Two sets of black, marble eyes stare back at you from the darkness behind your seat. The squirrels are crouched low, their fur bristling, tiny claws gripping the upholstery. For one frozen moment, you lock eyes with them—and then they explode into motion.
“AAAHHH!” you screech as needle-sharp claws rake across your shoulder and neck. One squirrel launches itself at your face while the other scrambles over the seat, chittering with murderous intent.
Panic takes over. You slam the car into reverse and stomp the accelerator, but in your terror, you can’t control the wheel. The car rockets backward out of the garage and WHAM—you slam directly into the old oak tree with a bone-jarring impact that throws you back against your seat.

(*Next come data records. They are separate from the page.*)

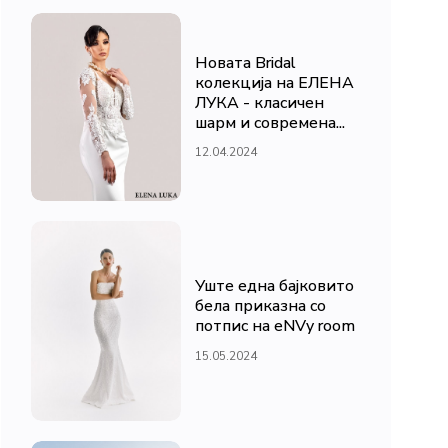
Новата Bridal
колекција на ЕЛЕНА
ЛУКА - класичен
шарм и современа...
12.04.2024
Уште една бајковито
бела приказна со
потпис на eNVy room
15.05.2024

The rear windshield spiderwebs with fractures but holds. The trunk crumples like an accordion, leaving gaps and tears in the metal, now folded against itself.

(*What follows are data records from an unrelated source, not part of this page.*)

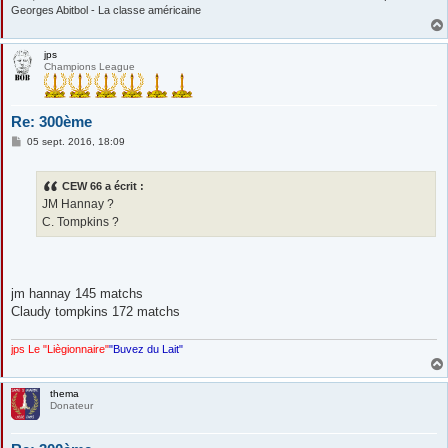
Georges Abitbol - La classe américaine
jps
Champions League
Re: 300ème
M
05 sept. 2016, 18:09
e
s
s
CEW 66 a écrit :
a
g
JM Hannay ?
e
C. Tompkins ?
jm hannay 145 matchs
Claudy tompkins 172 matchs
jps Le "Liègionnaire"
"Buvez du Lait"
thema
Donateur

Through your ringing ears, you hear it: the unified shriek of hundreds of tiny voices. The horde has found you.
Gray fur pours through your side gate like a living flood, covering your front lawn in seconds. They swarm over your mangled car, their claws tapping against the windows like deadly rain. But your door is still closed, the windows still up.
Inside the car, however, your problems are far from over. The two squirrels are in full attack mode—one clinging to your hair, the other trying to climb down your shirt. In the mayhem, you faintly hear dozens of tiny claws scrambling over the crumpled trunk, finding the gaps in the twisted metal.
They’re inside the car.
Your foot is still pressed to the accelerator in panic, and the engine roars uselessly, the RPMs screaming as your wheels spin against nothing. The sound is deafening—a mechanical scream that seems to excite the squirrels even more.

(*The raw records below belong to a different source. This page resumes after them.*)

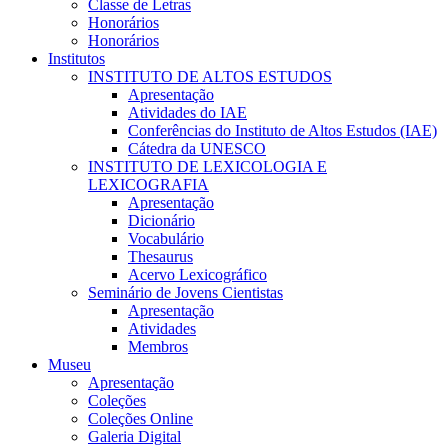
Classe de Letras
Honorários
Honorários
Institutos
INSTITUTO DE ALTOS ESTUDOS
Apresentação
Atividades do IAE
Conferências do Instituto de Altos Estudos (IAE)
Cátedra da UNESCO
INSTITUTO DE LEXICOLOGIA E
LEXICOGRAFIA
Apresentação
Dicionário
Vocabulário
Thesaurus
Acervo Lexicográfico
Seminário de Jovens Cientistas
Apresentação
Atividades
Membros
Museu
Apresentação
Coleções
Coleções Online
Galeria Digital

Inside the car, the two original squirrels continue their relentless attack, clawing at your face and arms. You can hear scratching and clawing from behind you now—the sound of the horde working their way into the cabin, the muffled tearing and shredding as they claw through the fabric and foam of your back seats.
Your sanctuary has become a death trap.
The first gray snout pokes through the upholstery behind your headrest. Then another.
They’re coming.
The car rocks as more and more squirrels pour in through the back. You can feel tiny claws on your seat, on your shoulders, in your hair. Their collective chattering becomes a deafening roar that drowns out your own screams.
The last thing you see before the gray tide overwhelms you completely is your garage door, still standing open, the light glowing warmly like a beacon you’ll never reach. The engine’s roar drowns out your final screams as dozens of tiny claws and teeth find their mark.
Sometimes the worst decision was the most careful.
THE END
Like Lot’s wife, you looked back when you should have kept moving forward. In the squirrel apocalypse, curiosity doesn’t just kill the cat—it kills everyone.